ACTIVITY
Below are some records. Output the lines from the first one through the line that holds "left ankle: (421, 248)", exactly as written, with no pictures.

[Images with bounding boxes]

╭──

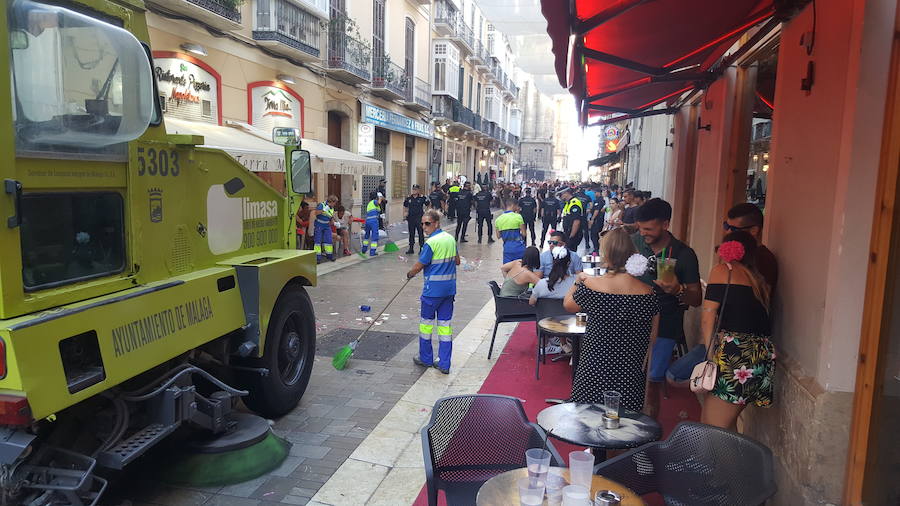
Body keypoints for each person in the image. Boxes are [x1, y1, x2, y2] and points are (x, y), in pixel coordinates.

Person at [563, 227, 659, 409]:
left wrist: (578, 280)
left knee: (587, 420)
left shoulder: (593, 285)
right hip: (629, 372)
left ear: (604, 254)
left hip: (594, 367)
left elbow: (568, 304)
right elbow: (653, 337)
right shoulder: (649, 293)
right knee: (624, 425)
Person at [631, 198, 702, 417]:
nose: (643, 233)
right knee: (627, 380)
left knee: (652, 384)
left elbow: (696, 298)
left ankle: (647, 439)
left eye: (649, 229)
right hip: (631, 321)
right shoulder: (634, 243)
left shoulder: (683, 254)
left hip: (665, 325)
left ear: (665, 224)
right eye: (640, 228)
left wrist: (677, 290)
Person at [701, 231, 774, 430]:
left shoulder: (723, 271)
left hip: (735, 354)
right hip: (757, 355)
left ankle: (718, 462)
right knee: (725, 425)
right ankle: (730, 462)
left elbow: (708, 317)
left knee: (713, 427)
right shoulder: (756, 279)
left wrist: (708, 356)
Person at [407, 210, 460, 374]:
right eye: (423, 224)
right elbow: (457, 261)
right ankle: (444, 363)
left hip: (432, 292)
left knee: (426, 325)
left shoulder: (431, 243)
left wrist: (410, 274)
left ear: (436, 223)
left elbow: (420, 264)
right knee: (445, 327)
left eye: (427, 224)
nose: (424, 227)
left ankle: (426, 358)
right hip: (449, 290)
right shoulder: (450, 239)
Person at [724, 203, 778, 290]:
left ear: (754, 230)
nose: (728, 232)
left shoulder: (762, 258)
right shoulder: (740, 254)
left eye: (734, 229)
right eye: (726, 226)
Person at [313, 195, 338, 263]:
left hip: (327, 226)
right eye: (335, 203)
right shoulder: (322, 205)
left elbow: (331, 218)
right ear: (331, 202)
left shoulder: (331, 208)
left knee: (328, 241)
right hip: (319, 225)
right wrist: (323, 210)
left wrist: (335, 223)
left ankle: (329, 256)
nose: (335, 204)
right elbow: (316, 213)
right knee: (318, 241)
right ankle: (317, 258)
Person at [404, 184, 428, 254]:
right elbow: (405, 206)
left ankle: (421, 248)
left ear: (418, 190)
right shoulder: (409, 198)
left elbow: (428, 204)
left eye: (415, 189)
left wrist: (426, 213)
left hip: (419, 218)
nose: (414, 191)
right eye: (413, 189)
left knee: (420, 233)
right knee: (411, 233)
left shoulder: (422, 197)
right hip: (411, 218)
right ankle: (411, 248)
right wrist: (405, 213)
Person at [362, 192, 383, 257]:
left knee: (366, 235)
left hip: (368, 221)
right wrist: (380, 198)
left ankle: (364, 250)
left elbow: (375, 212)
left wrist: (380, 216)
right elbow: (378, 203)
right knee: (375, 237)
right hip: (373, 222)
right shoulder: (374, 202)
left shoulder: (369, 204)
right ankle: (372, 252)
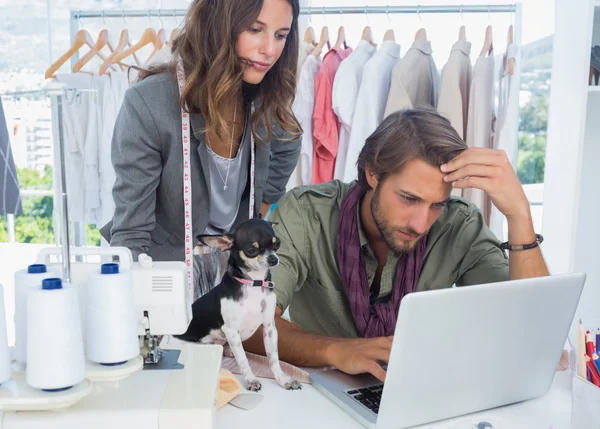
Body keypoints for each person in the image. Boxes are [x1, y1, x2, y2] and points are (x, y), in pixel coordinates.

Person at [244, 107, 549, 382]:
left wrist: (519, 215)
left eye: (437, 205)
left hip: (423, 391)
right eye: (409, 199)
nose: (420, 223)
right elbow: (248, 326)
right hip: (323, 394)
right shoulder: (307, 213)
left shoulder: (460, 226)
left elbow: (532, 335)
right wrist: (338, 351)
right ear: (373, 174)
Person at [100, 0, 302, 299]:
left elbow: (289, 140)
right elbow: (131, 232)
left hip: (230, 267)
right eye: (255, 29)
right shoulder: (150, 104)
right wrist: (137, 309)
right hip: (164, 271)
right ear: (217, 27)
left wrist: (262, 204)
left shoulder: (264, 100)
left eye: (281, 35)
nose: (270, 50)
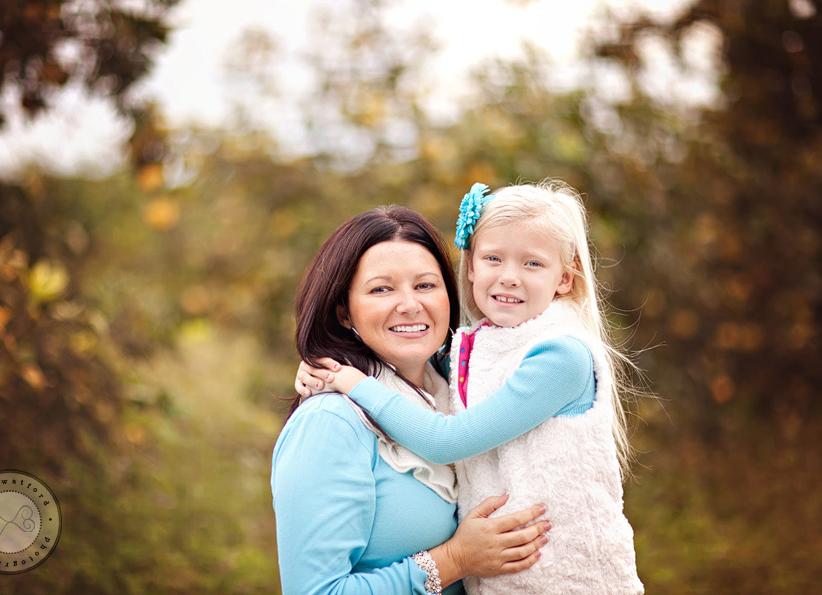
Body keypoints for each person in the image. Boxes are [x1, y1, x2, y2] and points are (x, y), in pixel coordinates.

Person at [304, 182, 644, 594]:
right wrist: (321, 366)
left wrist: (350, 381)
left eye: (533, 264)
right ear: (470, 267)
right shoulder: (476, 346)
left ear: (565, 280)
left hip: (566, 576)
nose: (509, 277)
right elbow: (406, 362)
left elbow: (446, 440)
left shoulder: (562, 356)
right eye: (493, 259)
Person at [272, 205, 552, 595]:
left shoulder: (465, 394)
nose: (409, 304)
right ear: (344, 313)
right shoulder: (331, 422)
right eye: (381, 289)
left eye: (425, 285)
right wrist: (455, 560)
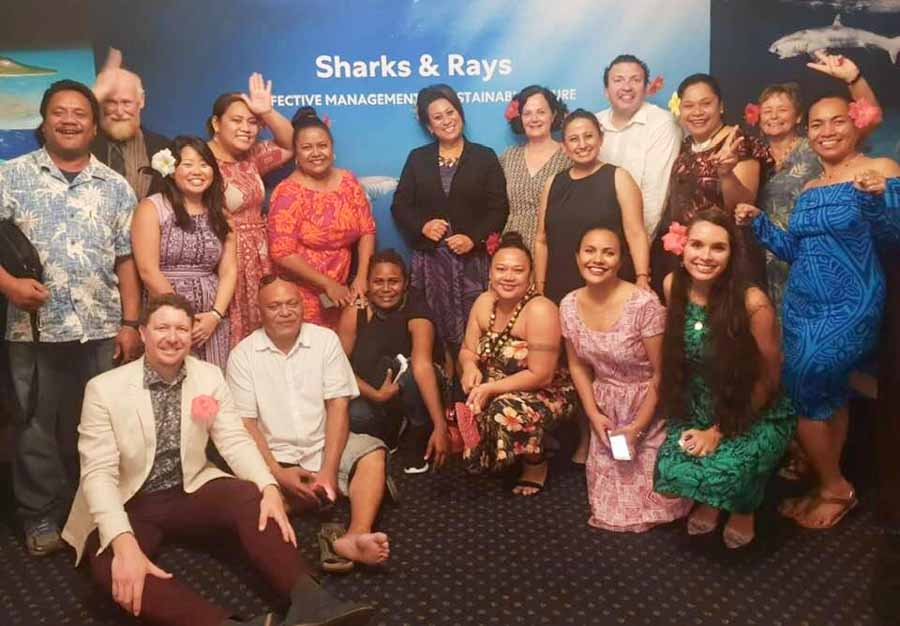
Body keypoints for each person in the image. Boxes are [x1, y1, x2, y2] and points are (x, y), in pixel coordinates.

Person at [61, 294, 374, 626]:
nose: (172, 337)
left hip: (190, 487)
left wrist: (268, 486)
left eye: (181, 328)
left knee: (251, 496)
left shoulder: (208, 376)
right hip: (130, 500)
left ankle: (312, 602)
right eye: (161, 327)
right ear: (142, 333)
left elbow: (234, 440)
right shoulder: (103, 389)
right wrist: (124, 545)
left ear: (191, 332)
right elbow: (98, 475)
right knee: (111, 563)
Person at [736, 95, 900, 529]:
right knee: (830, 392)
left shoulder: (881, 169)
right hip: (803, 302)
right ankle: (827, 484)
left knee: (802, 380)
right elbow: (795, 250)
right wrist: (759, 223)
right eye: (817, 124)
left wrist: (879, 196)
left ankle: (834, 487)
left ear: (855, 125)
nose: (826, 131)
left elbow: (892, 235)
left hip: (852, 301)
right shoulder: (809, 189)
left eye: (837, 122)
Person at [0, 80, 142, 557]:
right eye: (59, 112)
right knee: (36, 424)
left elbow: (126, 259)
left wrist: (131, 322)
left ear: (94, 124)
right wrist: (9, 286)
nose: (69, 120)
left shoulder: (115, 186)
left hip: (101, 328)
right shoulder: (11, 175)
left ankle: (99, 513)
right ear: (43, 122)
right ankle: (39, 516)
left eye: (80, 113)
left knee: (102, 425)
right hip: (32, 329)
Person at [228, 276, 391, 573]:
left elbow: (338, 406)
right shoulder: (242, 356)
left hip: (326, 442)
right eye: (275, 306)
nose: (285, 311)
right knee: (248, 506)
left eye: (292, 304)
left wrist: (328, 469)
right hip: (276, 456)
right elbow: (246, 425)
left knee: (372, 453)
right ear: (260, 311)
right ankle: (329, 495)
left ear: (303, 306)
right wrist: (277, 473)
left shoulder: (325, 340)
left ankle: (354, 535)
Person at [653, 211, 794, 549]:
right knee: (670, 472)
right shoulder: (673, 286)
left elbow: (768, 381)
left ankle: (745, 508)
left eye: (718, 248)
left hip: (751, 410)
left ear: (732, 255)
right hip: (698, 405)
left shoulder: (753, 303)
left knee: (730, 470)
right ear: (682, 249)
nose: (705, 256)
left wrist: (718, 430)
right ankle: (712, 499)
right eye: (697, 245)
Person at [561, 226, 691, 531]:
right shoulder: (567, 304)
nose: (598, 259)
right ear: (577, 257)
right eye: (590, 251)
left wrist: (638, 426)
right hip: (606, 407)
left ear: (621, 261)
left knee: (659, 501)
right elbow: (578, 366)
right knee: (609, 506)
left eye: (609, 252)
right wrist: (594, 414)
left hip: (651, 404)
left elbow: (664, 371)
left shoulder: (643, 305)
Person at [391, 84, 509, 358]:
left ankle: (475, 393)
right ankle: (445, 393)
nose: (447, 120)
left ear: (460, 113)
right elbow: (400, 205)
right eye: (438, 117)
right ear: (429, 126)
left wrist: (474, 238)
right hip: (432, 266)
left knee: (477, 332)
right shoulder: (418, 159)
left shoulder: (484, 156)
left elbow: (499, 208)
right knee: (435, 339)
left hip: (472, 264)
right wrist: (423, 225)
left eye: (450, 112)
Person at [756, 51, 880, 312]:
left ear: (799, 117)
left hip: (819, 255)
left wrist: (853, 79)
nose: (774, 115)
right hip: (768, 256)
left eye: (782, 109)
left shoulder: (818, 145)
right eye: (768, 110)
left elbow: (868, 118)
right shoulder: (752, 154)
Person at [458, 232, 575, 495]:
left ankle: (536, 461)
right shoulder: (483, 302)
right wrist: (469, 367)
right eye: (501, 269)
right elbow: (467, 349)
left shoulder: (541, 309)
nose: (508, 277)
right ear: (490, 273)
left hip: (545, 391)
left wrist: (491, 389)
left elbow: (541, 375)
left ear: (530, 276)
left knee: (503, 407)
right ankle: (509, 450)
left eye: (517, 270)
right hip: (497, 384)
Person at [650, 73, 771, 295]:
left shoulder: (738, 143)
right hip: (689, 259)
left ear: (721, 106)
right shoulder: (686, 146)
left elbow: (742, 206)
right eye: (688, 105)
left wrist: (725, 173)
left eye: (706, 104)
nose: (697, 112)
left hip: (727, 260)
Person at [336, 250, 449, 472]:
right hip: (372, 390)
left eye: (393, 281)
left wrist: (440, 424)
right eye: (378, 282)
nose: (386, 289)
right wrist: (375, 394)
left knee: (415, 377)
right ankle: (391, 433)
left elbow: (422, 365)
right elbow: (338, 367)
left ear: (405, 283)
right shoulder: (355, 312)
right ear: (367, 284)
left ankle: (419, 432)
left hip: (414, 389)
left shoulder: (417, 309)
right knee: (354, 416)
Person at [131, 136, 237, 368]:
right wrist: (183, 319)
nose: (197, 171)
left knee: (210, 391)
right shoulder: (152, 208)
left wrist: (215, 316)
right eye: (187, 164)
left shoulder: (220, 213)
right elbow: (148, 270)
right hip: (167, 319)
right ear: (170, 169)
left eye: (204, 164)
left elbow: (229, 270)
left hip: (211, 323)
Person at [207, 73, 294, 347]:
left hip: (259, 259)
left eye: (252, 122)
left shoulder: (251, 156)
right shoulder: (199, 160)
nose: (246, 128)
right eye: (236, 120)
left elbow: (290, 144)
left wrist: (266, 112)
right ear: (216, 123)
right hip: (223, 260)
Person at [267, 107, 375, 329]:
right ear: (296, 154)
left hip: (344, 289)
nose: (316, 153)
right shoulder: (288, 192)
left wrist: (361, 277)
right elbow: (282, 252)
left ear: (332, 149)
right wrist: (328, 285)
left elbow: (367, 230)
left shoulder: (348, 181)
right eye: (307, 148)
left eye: (322, 145)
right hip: (301, 294)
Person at [534, 109, 650, 303]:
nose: (582, 145)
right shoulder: (553, 183)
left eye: (588, 136)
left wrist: (642, 277)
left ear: (601, 139)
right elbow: (541, 240)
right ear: (563, 146)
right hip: (558, 288)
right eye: (573, 139)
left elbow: (636, 232)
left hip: (609, 289)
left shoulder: (619, 178)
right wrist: (539, 285)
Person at [595, 54, 682, 238]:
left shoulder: (662, 123)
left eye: (635, 80)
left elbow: (655, 199)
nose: (626, 87)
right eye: (618, 80)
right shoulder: (594, 124)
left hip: (639, 239)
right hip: (596, 239)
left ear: (646, 88)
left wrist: (637, 247)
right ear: (606, 90)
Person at [499, 85, 570, 253]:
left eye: (541, 112)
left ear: (553, 115)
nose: (534, 119)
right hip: (513, 248)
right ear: (520, 118)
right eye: (527, 113)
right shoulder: (508, 157)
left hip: (556, 245)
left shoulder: (569, 156)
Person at [91, 48, 169, 200]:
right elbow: (50, 133)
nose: (119, 111)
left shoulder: (164, 147)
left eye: (126, 102)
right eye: (110, 102)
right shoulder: (83, 144)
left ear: (141, 101)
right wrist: (95, 95)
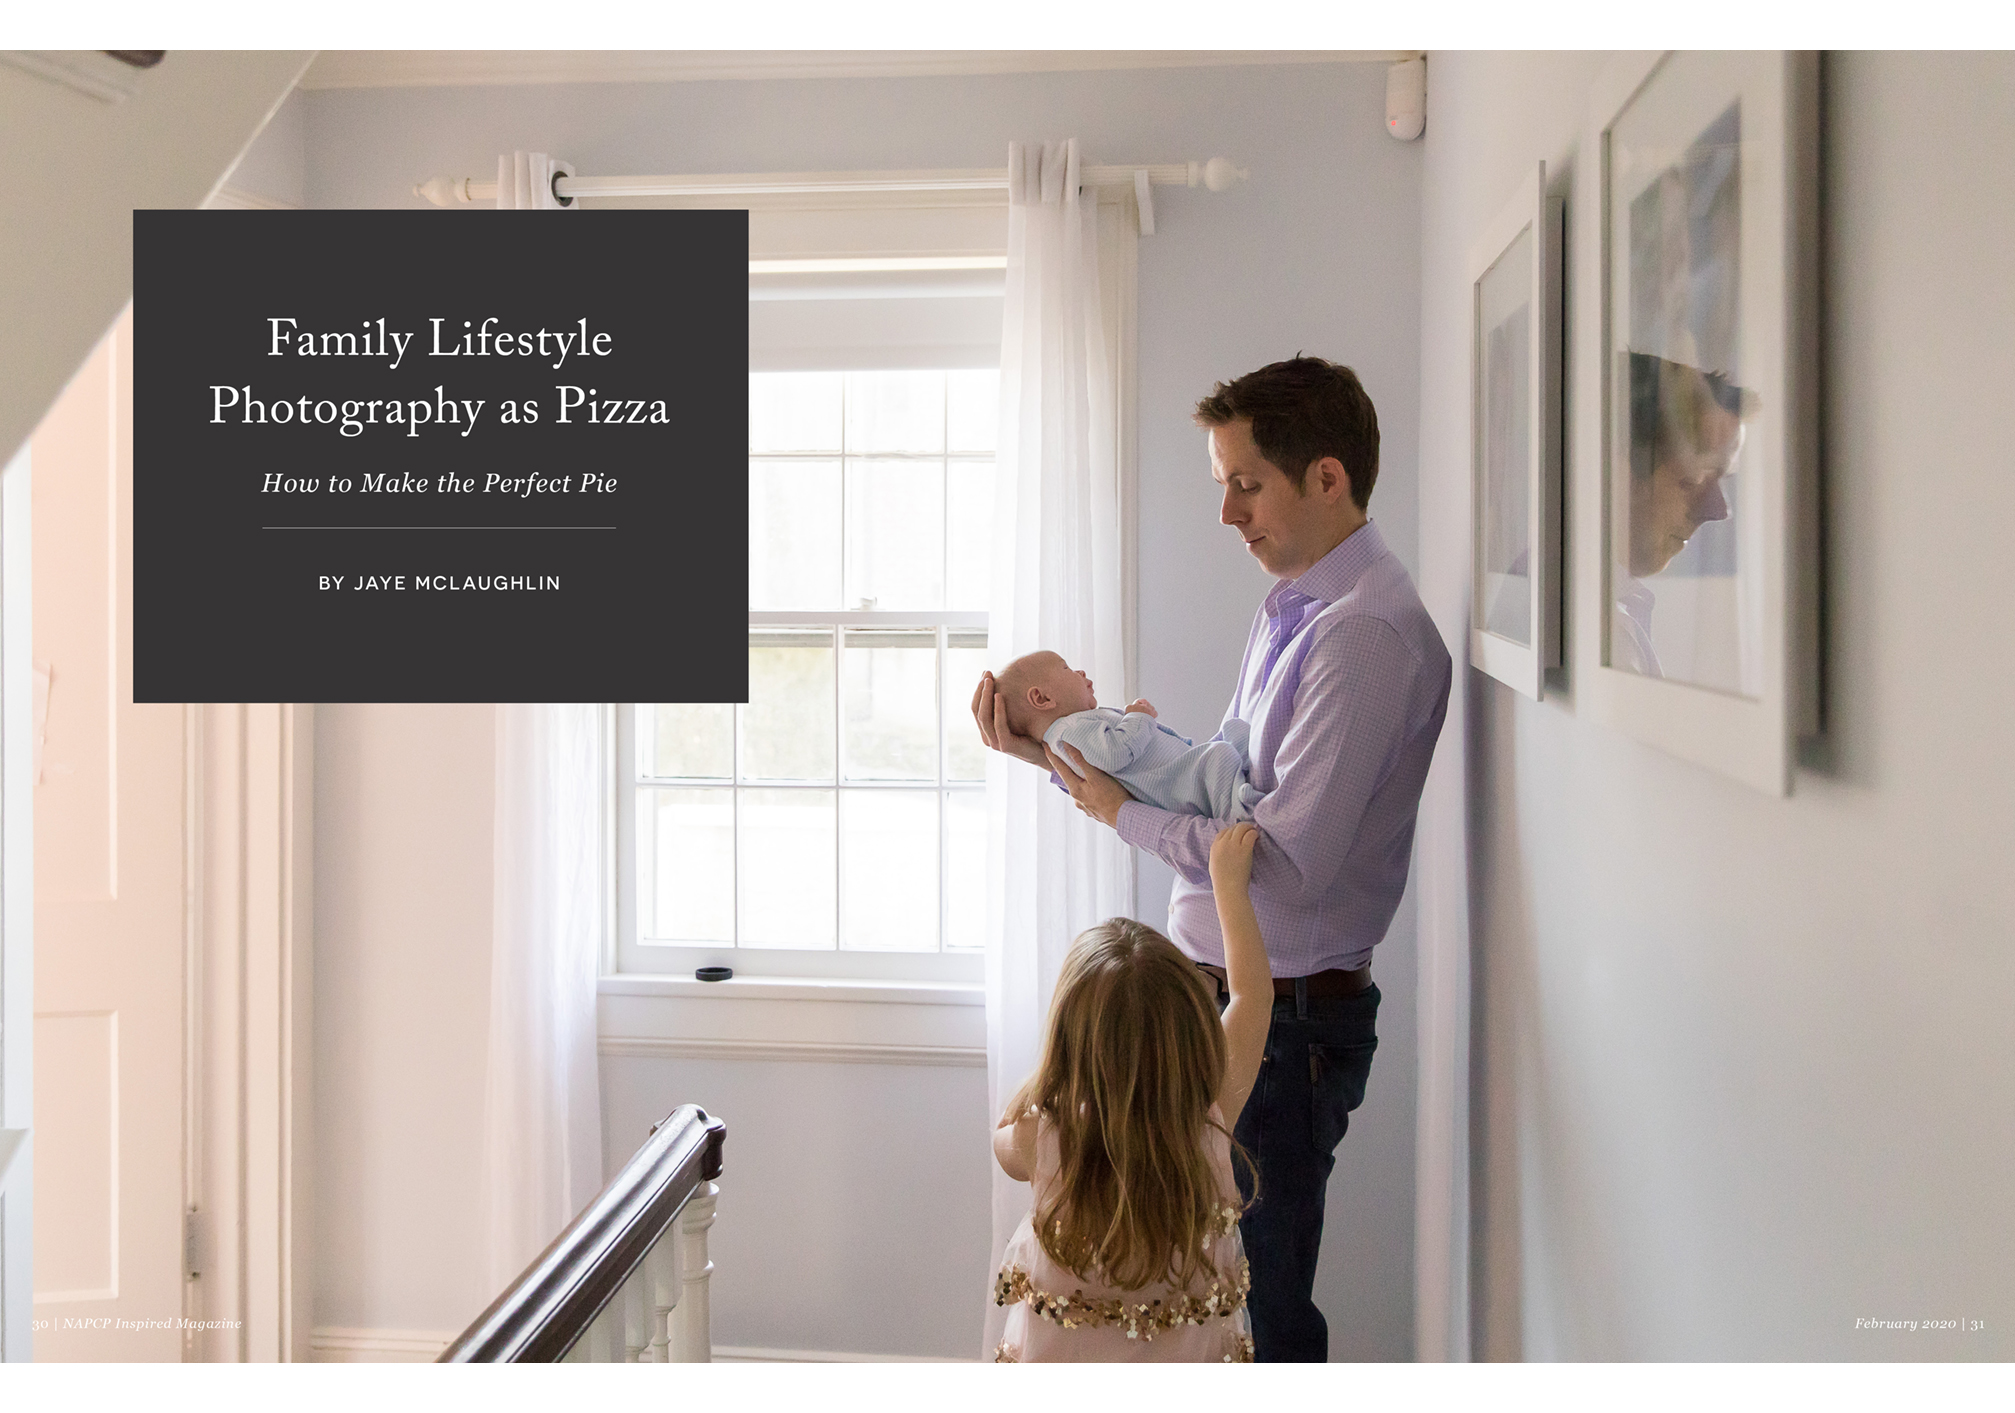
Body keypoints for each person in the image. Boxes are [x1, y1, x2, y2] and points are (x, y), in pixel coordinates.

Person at [973, 355, 1452, 1361]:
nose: (1229, 515)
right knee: (1176, 1287)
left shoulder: (1361, 637)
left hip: (1280, 1021)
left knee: (1254, 1305)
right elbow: (1224, 790)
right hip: (1228, 996)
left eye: (1246, 484)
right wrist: (1056, 756)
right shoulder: (1294, 605)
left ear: (1326, 478)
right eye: (1222, 485)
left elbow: (1275, 860)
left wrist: (1113, 814)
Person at [991, 824, 1272, 1362]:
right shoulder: (1211, 1126)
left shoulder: (1038, 1140)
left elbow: (1001, 1140)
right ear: (1192, 1033)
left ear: (1069, 1044)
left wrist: (1045, 1079)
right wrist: (1228, 889)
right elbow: (1253, 997)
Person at [992, 648, 1263, 822]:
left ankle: (1241, 789)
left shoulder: (1070, 731)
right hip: (1177, 781)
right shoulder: (1066, 732)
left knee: (1232, 736)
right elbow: (1116, 752)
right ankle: (1240, 815)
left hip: (1179, 773)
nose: (1080, 671)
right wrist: (1138, 716)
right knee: (1220, 757)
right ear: (1041, 698)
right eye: (1066, 668)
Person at [1612, 352, 1756, 677]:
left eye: (1724, 480)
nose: (1718, 510)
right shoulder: (1609, 642)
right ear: (1617, 475)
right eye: (1694, 478)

╰──

RESULT OF THIS EXERCISE
Body keypoints for each person in the image. Boxes are [x1, y1, x2, y2] and points are (x, y), in pixel coordinates.

Person at [563, 227, 659, 409]:
left wrist: (578, 280)
left knee: (587, 420)
left shoulder: (593, 285)
right hip: (629, 372)
left ear: (604, 254)
left hip: (594, 367)
left elbow: (568, 304)
right elbow: (653, 337)
right shoulder: (649, 293)
right knee: (624, 425)
Person at [631, 198, 702, 417]:
nose: (643, 233)
right knee: (627, 380)
left knee: (652, 384)
left elbow: (696, 298)
left ankle: (647, 439)
left eye: (649, 229)
right hip: (631, 321)
right shoulder: (634, 243)
left shoulder: (683, 254)
left hip: (665, 325)
left ear: (665, 224)
right eye: (640, 228)
left wrist: (677, 290)
Person at [701, 231, 774, 430]:
left shoulder: (723, 271)
left hip: (735, 354)
right hip: (757, 355)
left ankle: (718, 462)
right knee: (725, 425)
right ankle: (730, 462)
left elbow: (708, 317)
left knee: (713, 427)
right shoulder: (756, 279)
left wrist: (708, 356)
Person at [407, 210, 460, 374]:
right eye: (423, 224)
right elbow: (457, 261)
right ankle: (444, 363)
left hip: (432, 292)
left knee: (426, 325)
left shoulder: (431, 243)
left wrist: (410, 274)
left ear: (436, 223)
left elbow: (420, 264)
right knee: (445, 327)
left eye: (427, 224)
nose: (424, 227)
left ankle: (426, 358)
right hip: (449, 290)
right shoulder: (450, 239)
Person at [724, 203, 778, 290]:
left ear: (754, 230)
nose: (728, 232)
left shoulder: (762, 258)
right shoulder: (740, 254)
left eye: (734, 229)
right eye: (726, 226)
Person at [313, 195, 338, 263]:
left hip: (327, 226)
right eye: (335, 203)
right shoulder: (322, 205)
left elbow: (331, 218)
right ear: (331, 202)
left shoulder: (331, 208)
left knee: (328, 241)
right hip: (319, 225)
right wrist: (323, 210)
left wrist: (335, 223)
left ankle: (329, 256)
nose: (335, 204)
right elbow: (316, 213)
right knee: (318, 241)
right ankle: (317, 258)
Person at [404, 184, 428, 254]:
right elbow: (405, 206)
left ankle: (421, 248)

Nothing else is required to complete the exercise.